If you have been following the blog over the last little bit, you've noticed the sudden hiatus I've taken from posting on social media and the blog itself. And for a good reason- I'm expecting another baby girl in October. With that being said, I've made the conscious decision to tend to my own needs this summer (let's just say the first trimester was NOT a walk in the park), and spend quality time with my toddler before I'm back on newborn duty.
In recent weeks, I guess you could say my little family is just getting ready for all the changes that are about to happen. But as my third trimester nears, I'm finding myself fighting off emotions. Some to be expected (hello, I'm pregnant), and some that I didn't think I would feel so intensely being that this is my second ride on the pregnancy rollercoaster.
So here I am, doing what I know will help me self-calm, writing down my feelings about motherhood out of both nervousness and habit. And doing so with the hope that I will achieve some form of clarity after jotting down my thoughts, which at the moment are equal parts cotton candy and thunderstorms.
First, the cotton candy. My husband and I hoped and prayed for this baby, and to our total elation, she is on the way. I'm giddy, and anxious, and overjoyed, of course. I've spent entirely too much time perusing Pinterest, typing in way too specific ideas in my search engine like "print of gray elephant wearing flower crown" and "how to breastfeed an infant in wrap while cooking dinner for family."
It's ridiculous in the best sort of way. There's truly no excitement like the impending birth of a child, and we are so looking forward to all the memories to be made with her in this great big world. The privilege of bringing children into the world isn't lost on us.
But sometimes I get nervous.
I get nervous about dividing time between my newborn and my toddler, who has had me to herself for almost three entire years now. I'm nervous thinking about the division of my body parts that is destined to occur in one fashion or another as I bring this kiddo into the world. I feel a nagging anxiety that I won't be able to devote the time and attention to my marriage that I've been able to devote over the last several years, having only one child.
And I'm fearful of all the unknowns.
There are so many unknowns.
Some days I know we will be just fine. Other days I worry that bringing a new child into the world is going to tip the scales in favor of an unmanageable life for months to come. Yes, these thoughts are typical for any new mom, and moms welcoming more children into the world. However, knowing these feelings are typical doesn't make them go away.
But if there is one thing about motherhood I know for sure, it's that I will never be ready.

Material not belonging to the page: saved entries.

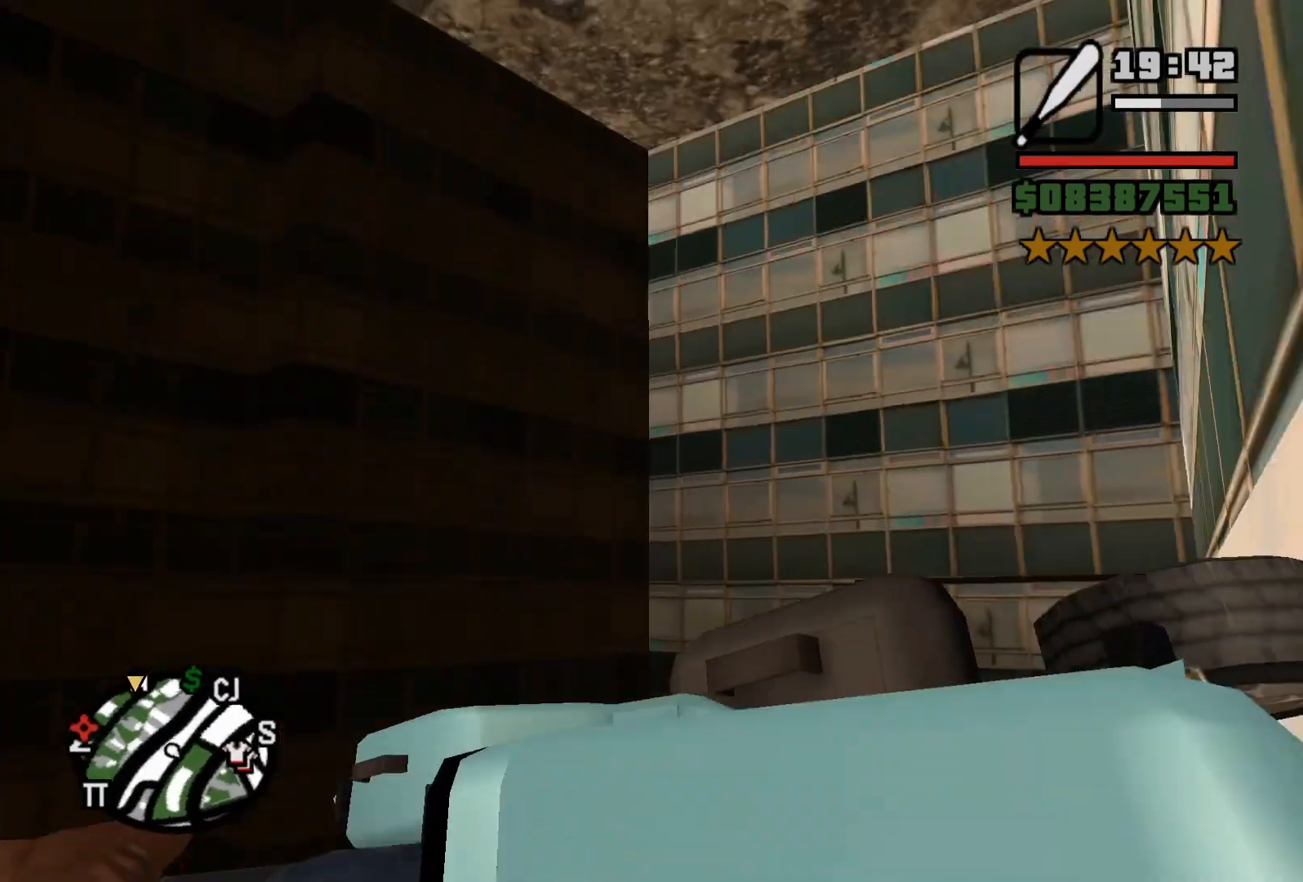
{"keys": [], "mouse": [], "events": []}
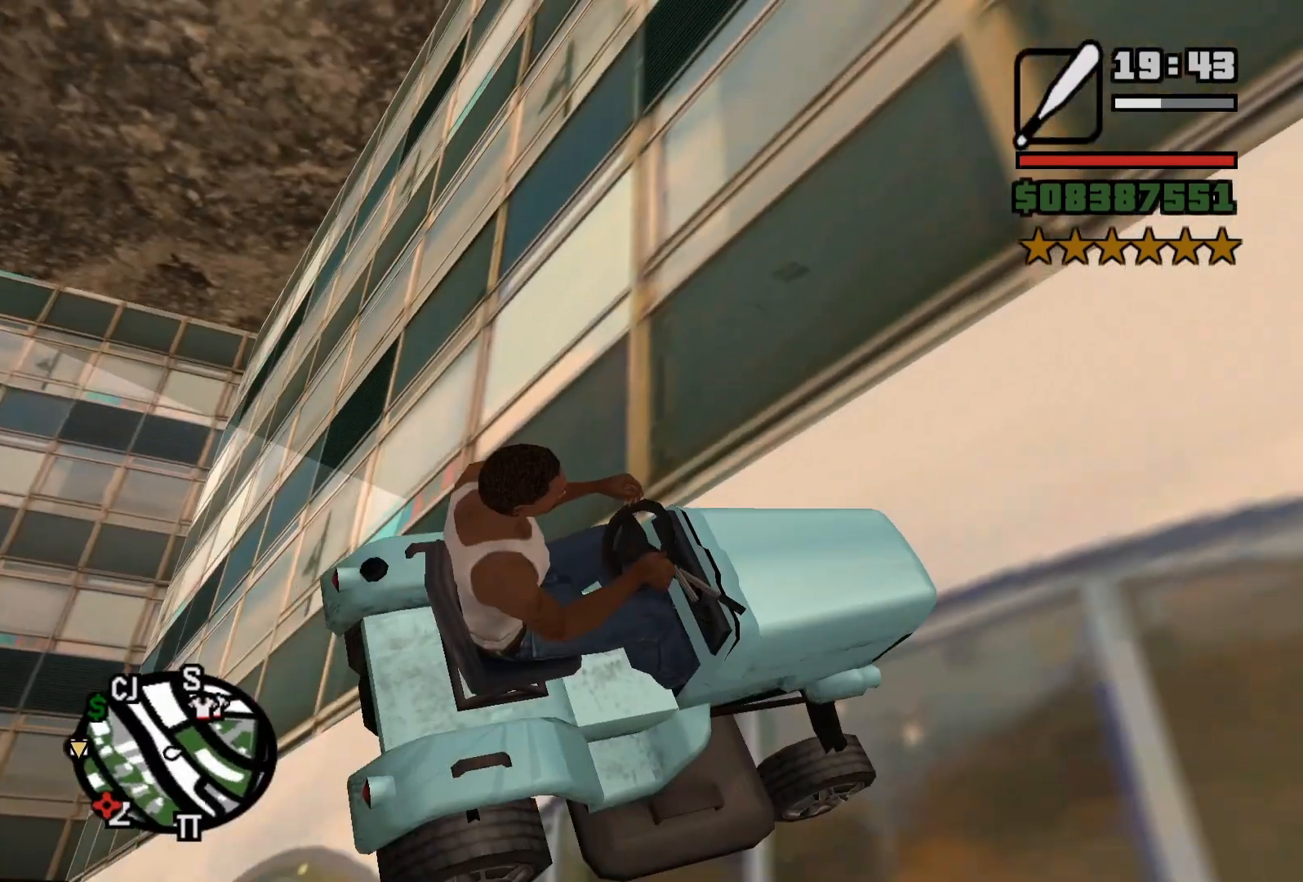
{"keys": [], "mouse": [], "events": []}
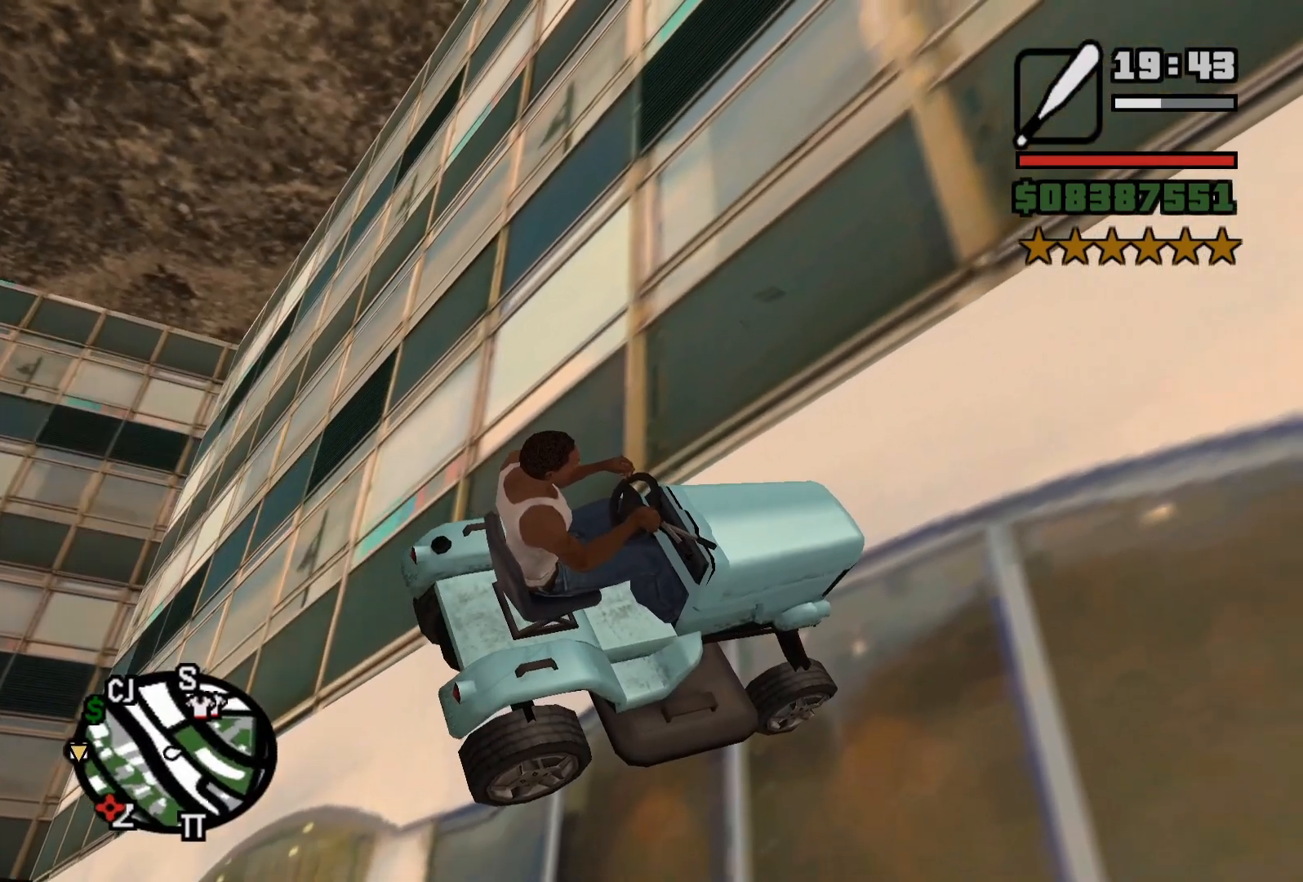
{"keys": [], "mouse": [], "events": []}
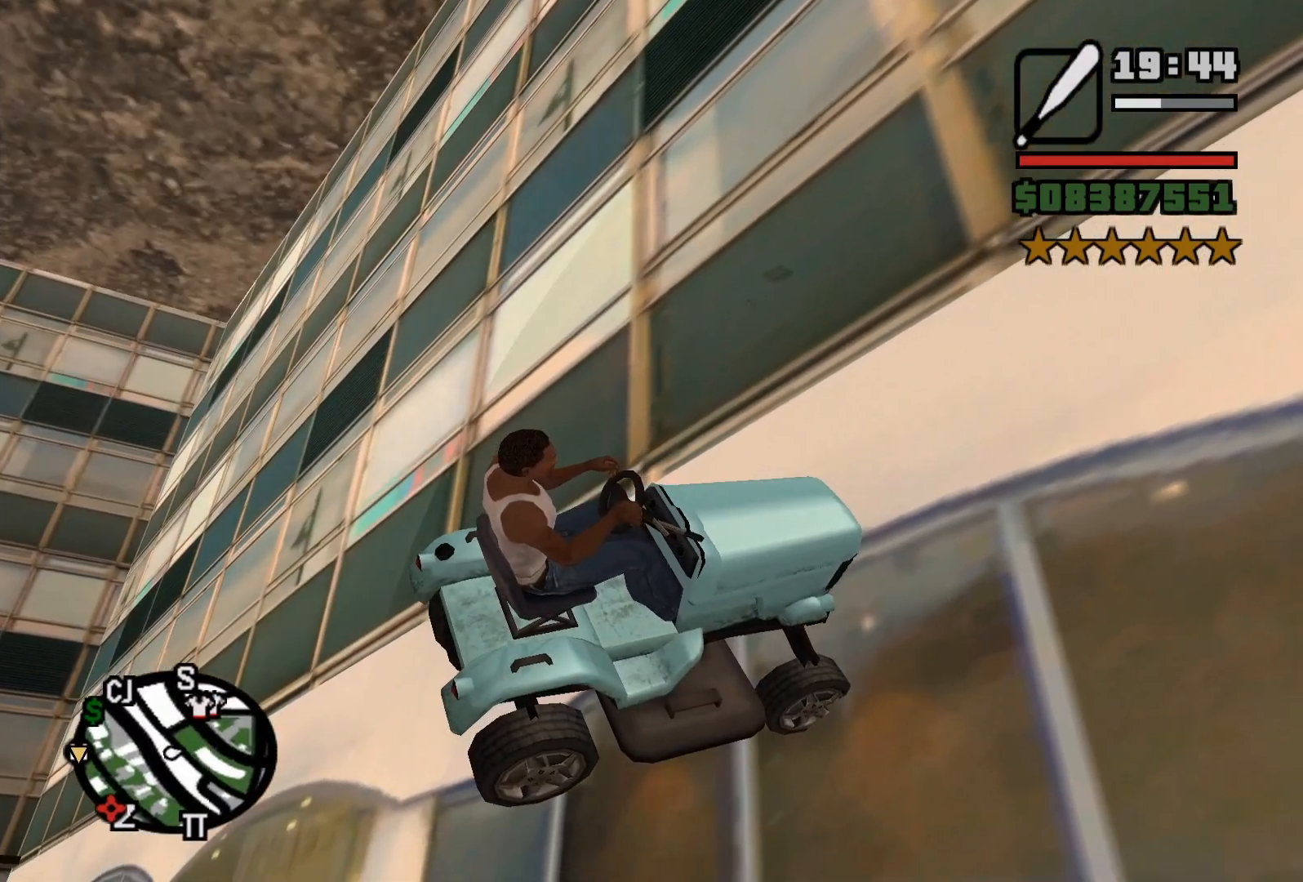
{"keys": [], "mouse": [], "events": []}
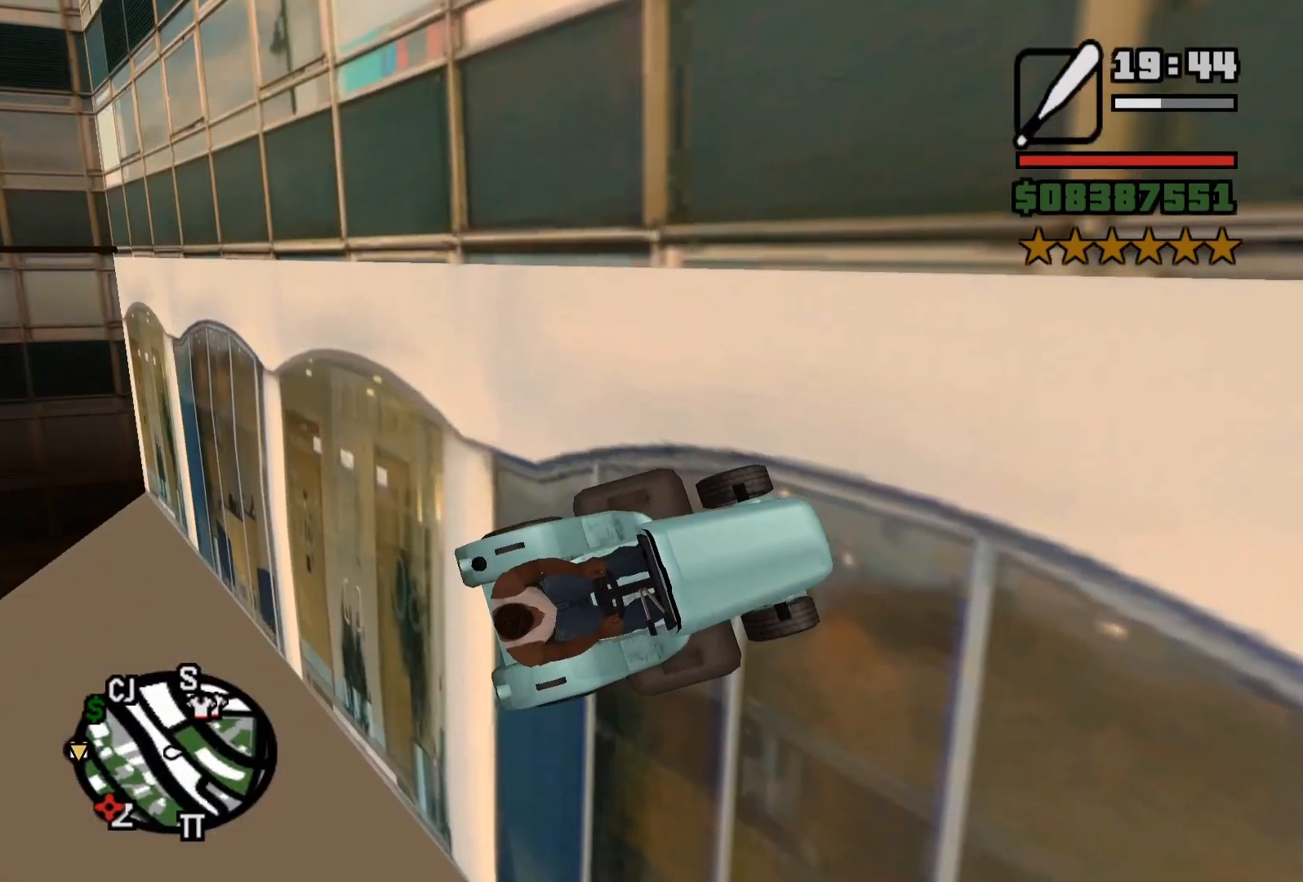
{"keys": [], "mouse": [], "events": [[200, "f", "down"], [300, "f", "up"]]}
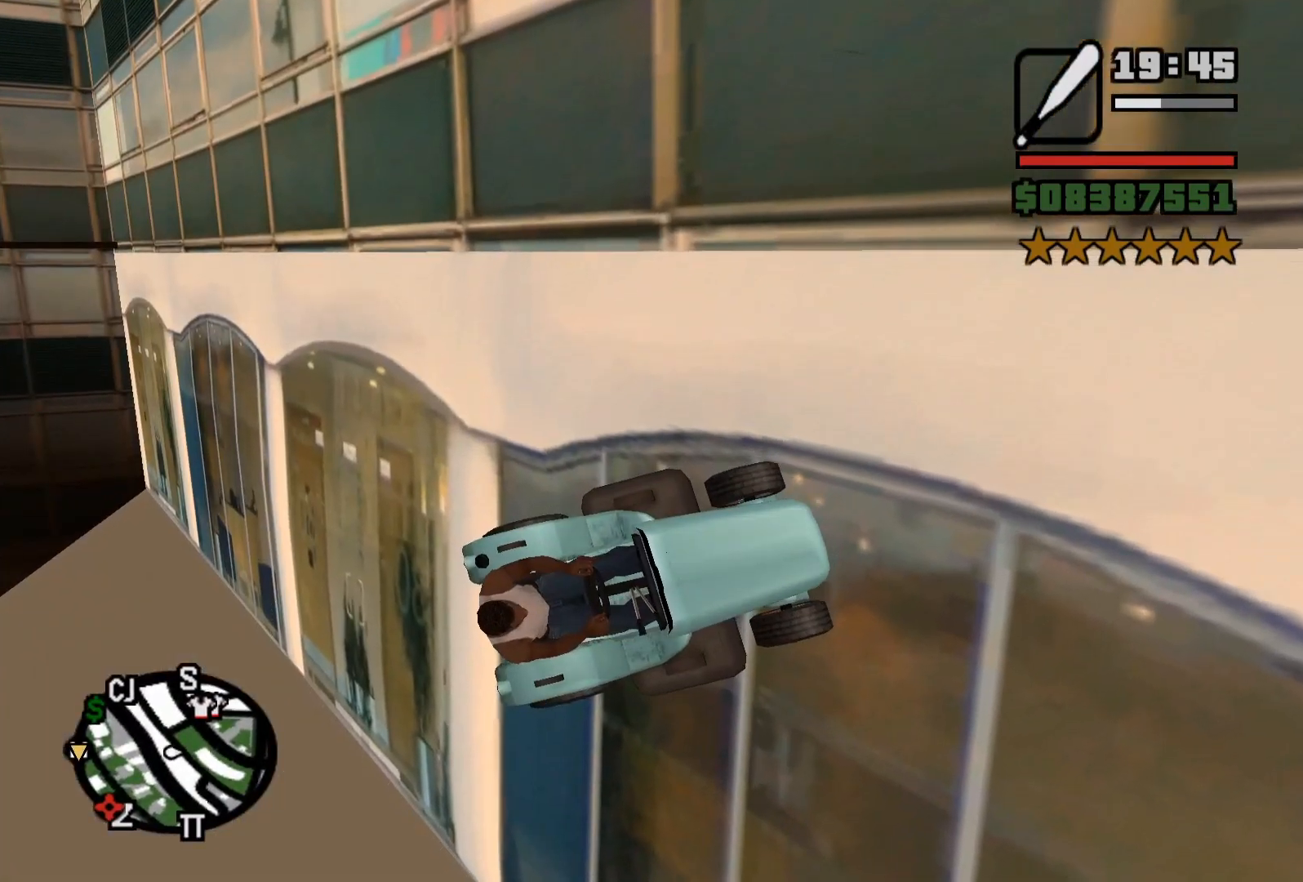
{"keys": [], "mouse": [], "events": [[250, "f", "down"], [350, "f", "up"]]}
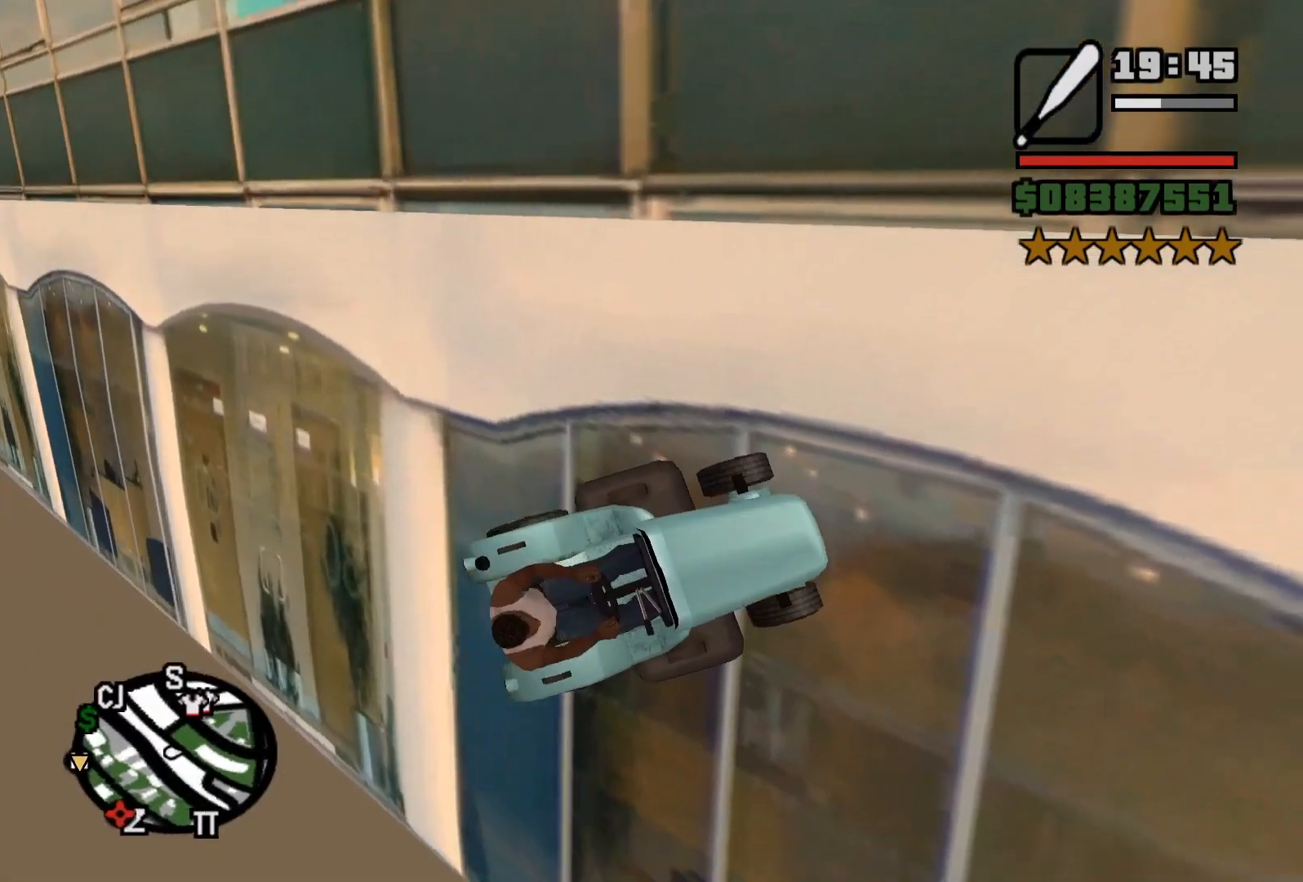
{"keys": ["a", "s", "shift"], "mouse": [], "events": [[250, "s", "down"], [283, "a", "down"], [300, "shift", "down"]]}
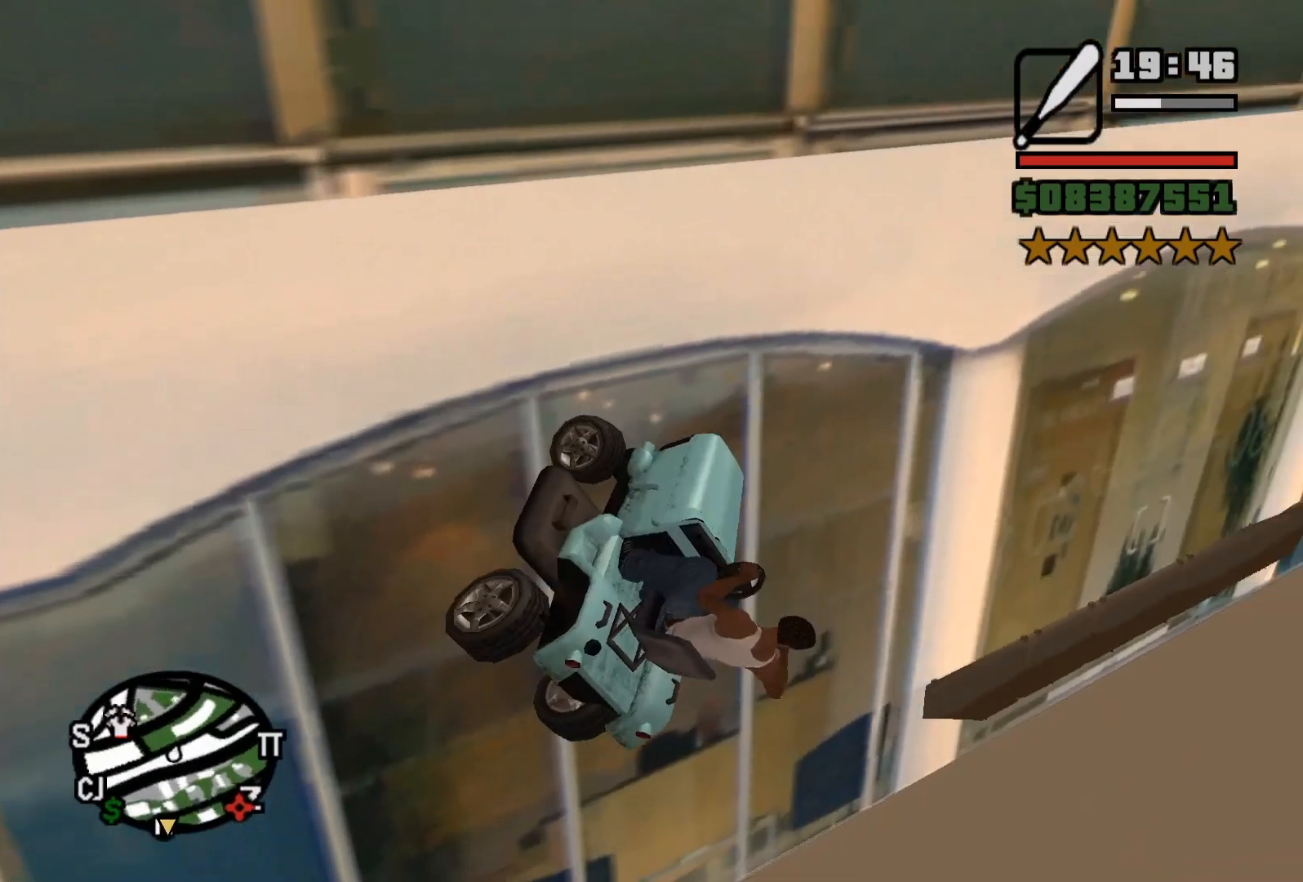
{"keys": ["a", "s", "shift"], "mouse": ["left", "right"], "events": [[50, "mouse_left", "down"], [150, "mouse_right", "down"]]}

There's no way to prepare for the feeling of holding my new baby girl for the first time in my arms. There's no way I can anticipate what it will feel like to look my husband in the face after birthing a tiny little human we created- together. And there's definitely no way to prepare for the numbness that sets in after three straight weeks of living on no sleep.
And it doesn't stop when those unpredictable baby years are over. When it comes to bringing children into the world, and serving as their tour guides to the rugged terrain of life, we parents just have to do the best we can on the fly.
Failure is inevitable. Happy days are inevitable. And so is everything in between. But because so much of parenting requires rolling with the punches, I have to set my worries aside. I'm just gonna wing it. I'm going to do the best I can with what I can control, and the rest will happen as it happens.
As we approach the top of the rollercoaster, the cart will slow before we surge downhill. And in this brief period of calm, I'm prepared to be unprepared for what this new parenting adventure will bring. The intensity will take my breath away. The twists and turns will be more than I think I can handle at times. But enjoying this beautiful ride, hand in hand with my family, is the most important part- even if I can't see the bumps ahead of me, even if I can't wrap my mind around the thrills that are to come.